Task brief – Copy out every line below that contains the string "from", matching case exactly.

-=-=-

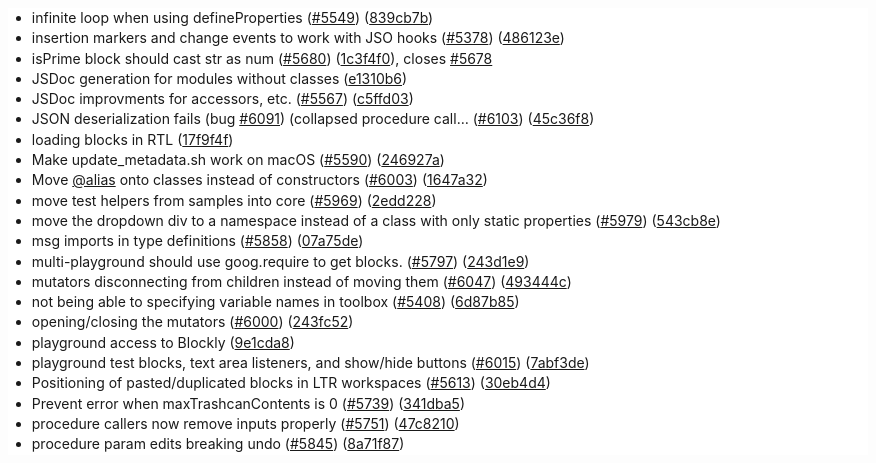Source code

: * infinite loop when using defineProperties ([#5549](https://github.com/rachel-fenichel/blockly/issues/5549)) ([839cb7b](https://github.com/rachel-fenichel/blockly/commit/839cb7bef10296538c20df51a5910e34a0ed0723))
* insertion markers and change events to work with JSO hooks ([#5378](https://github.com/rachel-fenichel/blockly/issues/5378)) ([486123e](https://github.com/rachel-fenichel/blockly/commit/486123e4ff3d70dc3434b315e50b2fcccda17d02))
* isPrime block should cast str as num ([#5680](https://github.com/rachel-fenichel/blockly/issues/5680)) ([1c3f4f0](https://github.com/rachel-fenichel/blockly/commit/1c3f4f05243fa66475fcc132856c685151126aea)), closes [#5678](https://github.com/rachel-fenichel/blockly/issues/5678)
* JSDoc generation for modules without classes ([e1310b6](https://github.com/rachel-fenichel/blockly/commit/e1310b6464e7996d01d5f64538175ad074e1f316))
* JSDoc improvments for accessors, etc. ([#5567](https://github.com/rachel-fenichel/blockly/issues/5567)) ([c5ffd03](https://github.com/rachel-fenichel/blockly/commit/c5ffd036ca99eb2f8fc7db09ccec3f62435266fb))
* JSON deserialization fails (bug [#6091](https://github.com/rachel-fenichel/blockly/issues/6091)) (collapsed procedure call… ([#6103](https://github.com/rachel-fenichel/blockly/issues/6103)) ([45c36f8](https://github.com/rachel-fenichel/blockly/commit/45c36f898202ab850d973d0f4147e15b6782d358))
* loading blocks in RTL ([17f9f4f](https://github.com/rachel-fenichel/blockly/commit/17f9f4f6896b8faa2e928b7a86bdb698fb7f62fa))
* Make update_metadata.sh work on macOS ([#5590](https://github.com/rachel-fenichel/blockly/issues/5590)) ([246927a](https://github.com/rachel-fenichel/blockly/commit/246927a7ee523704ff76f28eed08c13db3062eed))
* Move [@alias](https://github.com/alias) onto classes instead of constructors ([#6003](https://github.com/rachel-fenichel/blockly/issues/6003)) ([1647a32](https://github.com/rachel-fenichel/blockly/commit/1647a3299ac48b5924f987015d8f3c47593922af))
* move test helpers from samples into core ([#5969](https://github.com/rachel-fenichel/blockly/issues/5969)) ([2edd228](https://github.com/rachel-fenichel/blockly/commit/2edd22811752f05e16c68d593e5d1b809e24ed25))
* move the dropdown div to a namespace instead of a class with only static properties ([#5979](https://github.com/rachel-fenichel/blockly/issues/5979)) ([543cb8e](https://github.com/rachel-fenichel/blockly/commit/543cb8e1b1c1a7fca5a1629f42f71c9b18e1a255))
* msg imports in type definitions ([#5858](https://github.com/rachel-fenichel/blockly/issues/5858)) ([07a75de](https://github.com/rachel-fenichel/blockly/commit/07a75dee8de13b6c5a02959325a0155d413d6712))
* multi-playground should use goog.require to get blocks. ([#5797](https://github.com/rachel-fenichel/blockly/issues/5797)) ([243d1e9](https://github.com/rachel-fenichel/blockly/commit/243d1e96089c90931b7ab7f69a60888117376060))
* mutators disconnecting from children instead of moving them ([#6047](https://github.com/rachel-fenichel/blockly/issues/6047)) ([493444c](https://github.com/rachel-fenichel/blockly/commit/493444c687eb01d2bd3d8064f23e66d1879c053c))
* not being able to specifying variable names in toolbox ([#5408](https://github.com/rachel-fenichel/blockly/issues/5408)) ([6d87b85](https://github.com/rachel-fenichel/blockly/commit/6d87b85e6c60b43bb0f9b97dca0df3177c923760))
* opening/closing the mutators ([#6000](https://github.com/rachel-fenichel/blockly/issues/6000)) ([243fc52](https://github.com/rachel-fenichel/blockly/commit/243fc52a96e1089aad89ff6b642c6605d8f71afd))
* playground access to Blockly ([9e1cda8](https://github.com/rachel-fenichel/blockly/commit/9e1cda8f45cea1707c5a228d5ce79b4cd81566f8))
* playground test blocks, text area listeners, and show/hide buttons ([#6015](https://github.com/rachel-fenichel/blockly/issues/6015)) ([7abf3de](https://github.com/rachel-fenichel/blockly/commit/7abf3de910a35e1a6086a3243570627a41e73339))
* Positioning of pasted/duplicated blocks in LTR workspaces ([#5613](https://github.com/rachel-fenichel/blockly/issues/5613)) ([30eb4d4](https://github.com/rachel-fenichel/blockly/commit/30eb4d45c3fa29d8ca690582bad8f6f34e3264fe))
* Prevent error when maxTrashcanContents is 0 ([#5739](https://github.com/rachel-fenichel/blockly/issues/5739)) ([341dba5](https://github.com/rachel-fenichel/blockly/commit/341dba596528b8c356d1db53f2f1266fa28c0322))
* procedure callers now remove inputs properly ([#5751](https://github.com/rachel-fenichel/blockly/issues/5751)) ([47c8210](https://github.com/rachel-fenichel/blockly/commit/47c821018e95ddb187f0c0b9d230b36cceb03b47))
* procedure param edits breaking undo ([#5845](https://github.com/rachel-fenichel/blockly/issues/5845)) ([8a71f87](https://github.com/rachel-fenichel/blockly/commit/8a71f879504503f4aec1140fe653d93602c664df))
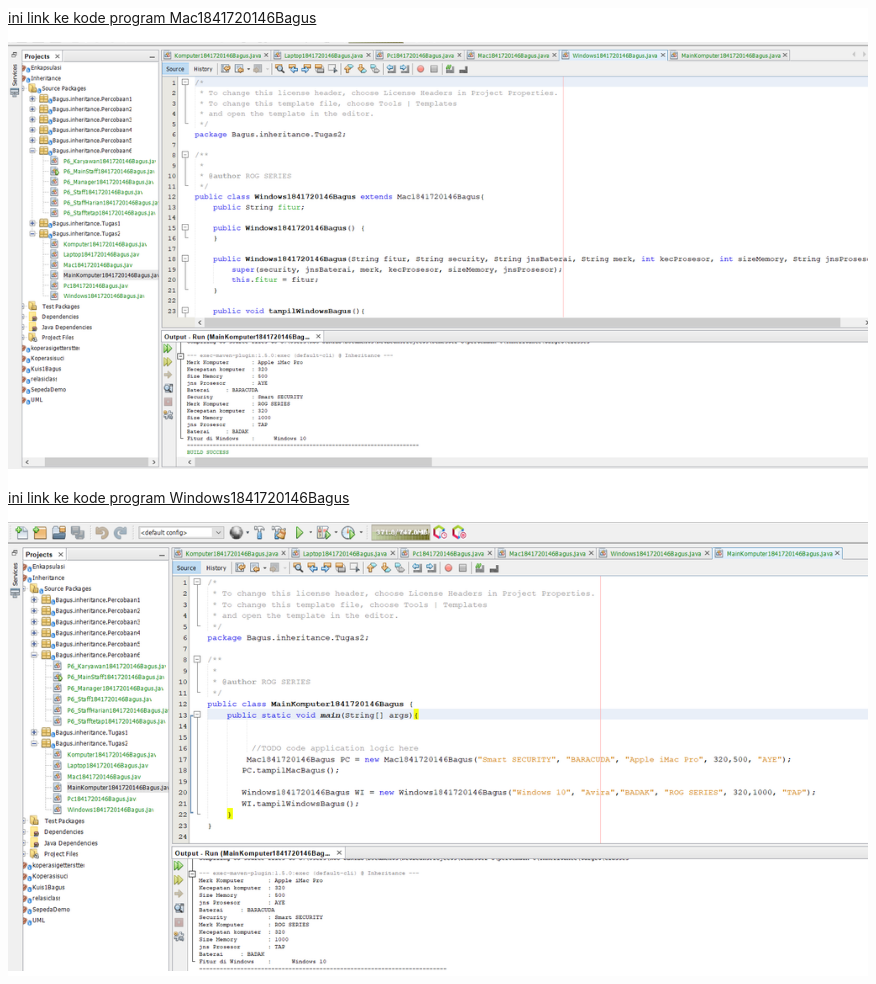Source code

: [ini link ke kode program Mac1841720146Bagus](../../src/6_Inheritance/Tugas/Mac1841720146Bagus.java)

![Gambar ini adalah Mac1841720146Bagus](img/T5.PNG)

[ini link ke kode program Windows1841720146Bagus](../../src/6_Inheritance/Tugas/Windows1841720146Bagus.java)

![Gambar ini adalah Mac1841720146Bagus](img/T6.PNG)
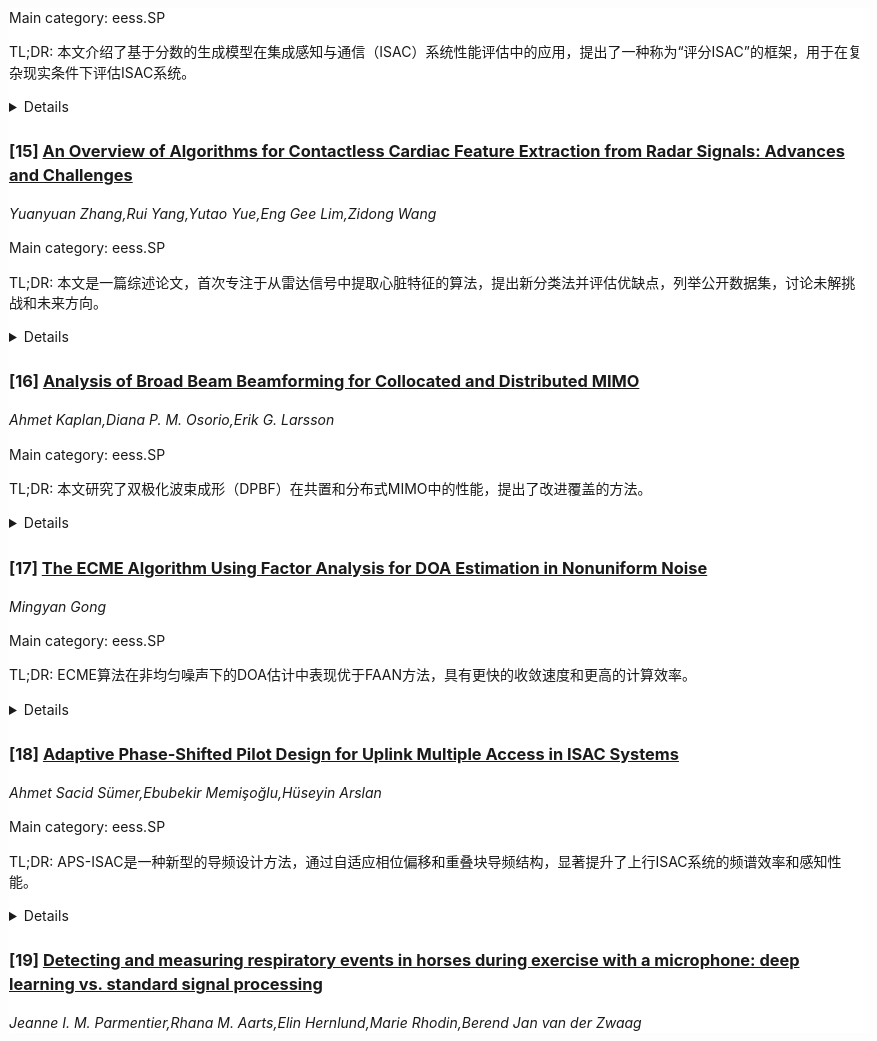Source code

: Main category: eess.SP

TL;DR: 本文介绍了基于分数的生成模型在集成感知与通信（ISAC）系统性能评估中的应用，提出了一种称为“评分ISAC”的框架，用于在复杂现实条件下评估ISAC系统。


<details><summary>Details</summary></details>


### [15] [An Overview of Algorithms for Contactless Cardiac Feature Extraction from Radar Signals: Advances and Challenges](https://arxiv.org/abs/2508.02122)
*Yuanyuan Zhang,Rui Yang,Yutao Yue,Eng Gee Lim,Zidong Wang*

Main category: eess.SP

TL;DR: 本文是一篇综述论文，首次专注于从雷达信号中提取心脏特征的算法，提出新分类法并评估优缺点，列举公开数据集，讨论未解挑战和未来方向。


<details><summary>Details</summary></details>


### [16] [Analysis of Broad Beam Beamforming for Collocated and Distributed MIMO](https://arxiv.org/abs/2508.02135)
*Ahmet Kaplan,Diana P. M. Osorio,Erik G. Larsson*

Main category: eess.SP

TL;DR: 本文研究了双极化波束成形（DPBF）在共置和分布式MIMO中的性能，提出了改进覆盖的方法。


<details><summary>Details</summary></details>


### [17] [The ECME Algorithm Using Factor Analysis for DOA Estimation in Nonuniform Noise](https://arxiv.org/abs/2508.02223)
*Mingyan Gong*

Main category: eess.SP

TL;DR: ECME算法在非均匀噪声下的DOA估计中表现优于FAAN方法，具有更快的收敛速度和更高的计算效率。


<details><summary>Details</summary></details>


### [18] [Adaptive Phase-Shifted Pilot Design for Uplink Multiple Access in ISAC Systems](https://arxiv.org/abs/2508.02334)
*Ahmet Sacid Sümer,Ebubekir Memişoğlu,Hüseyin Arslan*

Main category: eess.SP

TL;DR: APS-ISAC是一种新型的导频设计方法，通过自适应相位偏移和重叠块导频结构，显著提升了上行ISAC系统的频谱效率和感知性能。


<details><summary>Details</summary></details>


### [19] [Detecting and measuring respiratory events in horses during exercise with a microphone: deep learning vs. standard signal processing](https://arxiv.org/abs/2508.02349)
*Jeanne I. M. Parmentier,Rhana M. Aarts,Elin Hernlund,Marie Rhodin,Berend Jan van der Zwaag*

-=-=-

Exercise answer –
* move test helpers from samples into core ([#5969](https://github.com/rachel-fenichel/blockly/issues/5969)) ([2edd228](https://github.com/rachel-fenichel/blockly/commit/2edd22811752f05e16c68d593e5d1b809e24ed25))
* mutators disconnecting from children instead of moving them ([#6047](https://github.com/rachel-fenichel/blockly/issues/6047)) ([493444c](https://github.com/rachel-fenichel/blockly/commit/493444c687eb01d2bd3d8064f23e66d1879c053c))
### [15] [An Overview of Algorithms for Contactless Cardiac Feature Extraction from Radar Signals: Advances and Challenges](https://arxiv.org/abs/2508.02122)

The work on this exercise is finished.